Sulaiman meminta masyarakat harus mengawasi dengan seksama pihak-pihak yang mengambil keuntungan secara tidak terpuji dari kesusahan di masa pandemi Covid-19 ini. Mereka yang terbukti melakukan pelanggaran hukum merugikan rakyat dan negara, kata dia, pada waktunya harus dibawa ke hadapan hukum.
"Sanksi sosial dan politik juga harus dilakukan, jangan lagi pilih mereka yang melindungi dan bahkan terlibat dalam wabah mafia kesehatan yang bikin rakyat susah dan Indonesia sulit beranjak maju," tutupnya.
Untuk diketahui, Kimia Farma telah mengimpor 10 ribu box rapid test pendeteksi Covid-19. Barang Impor yang sebelumnya dikalim produk Belanda ini dikirim melalui jalur special access scheme.
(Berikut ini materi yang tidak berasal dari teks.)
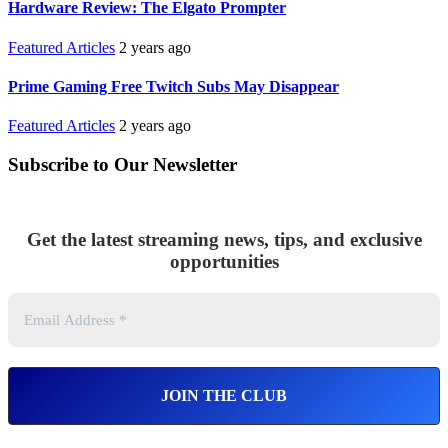
Hardware Review: The Elgato Prompter
Featured Articles
2 years ago
Prime Gaming Free Twitch Subs May Disappear
Featured Articles
2 years ago
Subscribe to Our Newsletter
Get the latest streaming news, tips, and exclusive
opportunities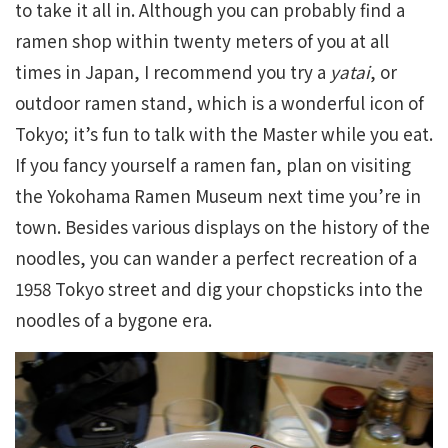
to take it all in. Although you can probably find a
ramen shop within twenty meters of you at all
times in Japan, I recommend you try a
yatai
, or
outdoor ramen stand, which is a wonderful icon of
Tokyo; it’s fun to talk with the Master while you eat.
If you fancy yourself a ramen fan, plan on visiting
the Yokohama Ramen Museum next time you’re in
town. Besides various displays on the history of the
noodles, you can wander a perfect recreation of a
1958 Tokyo street and dig your chopsticks into the
noodles of a bygone era.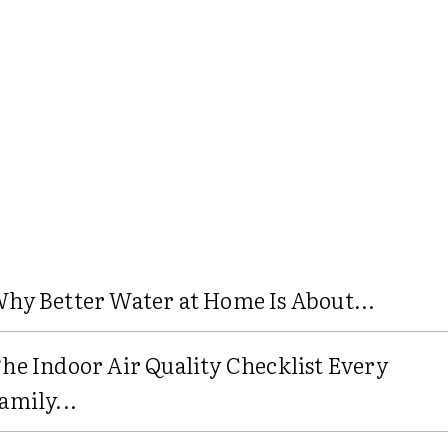
hy Better Water at Home Is About...
he Indoor Air Quality Checklist Every
amily...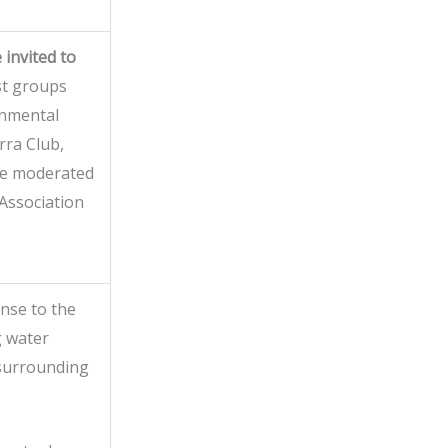
 invited to
st groups
onmental
rra Club,
 be moderated
Association
nse to the
g water
 surrounding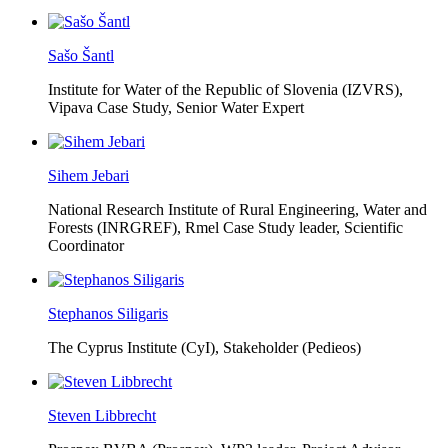
Sašo Šantl
Institute for Water of the Republic of Slovenia (IZVRS),
Vipava Case Study, Senior Water Expert
Sihem Jebari
National Research Institute of Rural Engineering, Water and
Forests (INRGREF),
Rmel Case Study leader, Scientific
Coordinator
Stephanos Siligaris
The Cyprus Institute (CyI),
Stakeholder (Pedieos)
Steven Libbrecht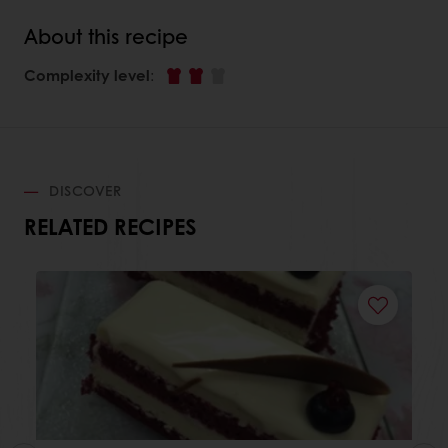
About this recipe
Complexity level
:
DISCOVER
RELATED RECIPES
Dari total tersebut, sebanyak 6.500 box sudah didistribusikan ke fasilitas layanan kesehatan, laboratorium pemeriksaan Covid-19 dan dinas kesehatan berbagai tingkat.
"Rapid test yang diimpor dari Belanda dengan brand biozek 10 ribu box dan sudah didistribusikan sebanyak 6.500 box," kata Direktur Utama Kimia Farma Verdi Budidarma dalam Rapat Dengar Pendapat (RDP) bersama Komisi VI DPR-RI secara virtual, Jakarta, Selasa 21 April lalu.
Erick Thohir sebelumnya sudah menyoroti peluang pencaplokan importasi alat kesehatan yang saat ini sedang digencarkan demi memerangi virus korona. Ia menyebut ada mafia besar baik skala global maupun lokal yang membuat Indonesia tak lagi mandiri dalam industri kesehatan. Parahnya, kondisi ini pun terjadi di tengah pandemi Covid-19.
Ia mengajak semua pihak berkomitmen membongkar mafia yang membuat negara ini tidak mandiri. “Janganlah negara kita yang besar ini selalu terjebak praktik-praktik yang kotor sehingga tadi alat kesehatan mesti impor, bahan baku mesti impor,” katanya di Jakarta, Kamis, pertengahan April lalu.